# has anyone used godaddy or Bluehost?



## deweyevans (Mar 8, 2007)

Hi, has anyone used godaddy or Bluehost? I need a website fast and my heads spinning with all these webdesign places.


----------



## Chani (Jun 18, 2007)

I use DreamHost.com

I've only been with them for a couple of months, but I have a friend that's been with them for many years and is very happy with their service, which is why I switched.

I used to use Site5, but I kept getting emails returned to me because my server was on a blacklist somewhere (someone else's website caused it).

If you go to DreamHost's forum, you can find great deals on hosting there!

Just to let you know, your webspace and bandwidth increase every week, so you'll most likely NEVER run out of space!


----------



## Chani (Jun 18, 2007)

And by great discounts, I mean up to $97 off of their hosting plans!


----------



## prometheus (Oct 19, 2006)

I use Godaddy. So far it's been alright. The only complaint I have is that it doesn't seem to be as user friendly as other services.It took me a while to get things set-up.


----------



## stitchesnstuff (Jan 24, 2007)

I use Blue Host. So far, so good.


----------



## Buechee (Dec 22, 2005)

I too use godaddy. They have been good so far.


----------



## jbideas (Jun 26, 2007)

I used GoDaddy and they are ok at best. I recently switched to HostGator and could not be happier. I am running about five websites on HG with a fraction of the time and headaches it takes to wade through GD's endlessly loading screens and ads. Once you hve an account with HG you don't even know it's them unless you look hard because they aren't in your face trying to upsell you. They provide a great control panel with LOTS of auto instal features like WordPress Blogs, Forums, Ecommerce, Image Galleries and more. I was and am totally impressed with their interface and service. For $10 a month I can host virtually unlimited sites. So that's my recoomendation - unless you need to be on a windows box. They are only Linux based I think. That shouldn't make a difference unless you are doing ASP.net and MS-Sql. Otherwise it's all good. HOSTGATOR WEB HOSTING - cPanel, Reseller, and Dedicated Website Hosting

Ok - this isn't me posting the spammy link text above. I just typed the url and it came up like this. So don't get on me about it


----------



## eight32 (Jan 10, 2007)

we hate, hate, HATE godaddy. we use westhost, which is working well for our needs.


----------



## JohnnyMo (Jun 14, 2007)

Skip GoDaddy... they are great for super simple budget hosting... but as your store grows and you hope to add scripts to manage links, integrate customer support, etc.... they have some very strict limits of what they let you install and it gets to be more of a headache than it is worth.... 

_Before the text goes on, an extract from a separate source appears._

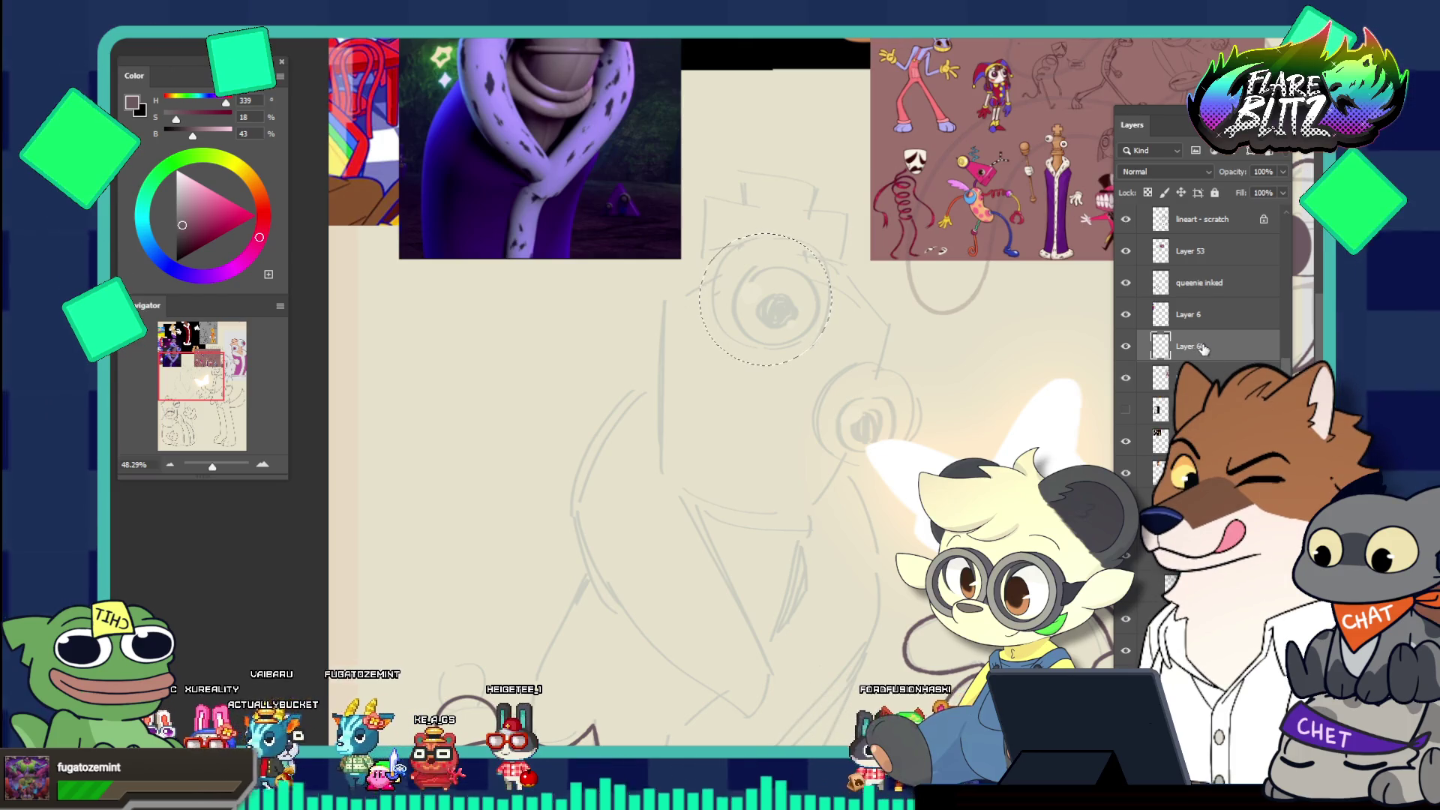
{"action": "double_click", "coordinate": [1200, 347]}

I have had great results with MediaCatch.com and the prices begin at around $4.00 a month.... 

Good luck


----------



## deweyevans (Mar 8, 2007)

JohnnyMo said:


> Skip GoDaddy... they are great for super simple budget hosting... but as your store grows and you hope to add scripts to manage links, integrate customer support, etc.... they have some very strict limits of what they let you install and it gets to be more of a headache than it is worth....
> 
> I have had great results with MediaCatch.com and the prices begin at around $4.00 a month....
> 
> Good luck


Is that your site, funkjungle? cool!


----------



## Ujudgnme2 (Mar 28, 2006)

deweyevans said:


> Hi, has anyone used godaddy or Bluehost? I need a website fast and my heads spinning with all these webdesign places.


 
To answer your quest....I am on godaddy, but I just canceled my sitebuilding account. Right now, I am trying to decide if I want to go with them for hosting. I did not like their sitebuilder it was a headache, they put their logo at the bottom and the account did nothing for what I needed it to do....otherwords, it would not benefit me. I am a frontpage person.


----------



## dekace (Jun 27, 2007)

i use mediatemple, and its great


----------



## tsunami7 (Nov 28, 2006)

anybody using 1and1?


----------



## Rodney (Nov 3, 2004)

tsunami7 said:


> anybody using 1and1?


Yes, a few people are. If you put 1and1 in the search, you can read some experiences with them.


----------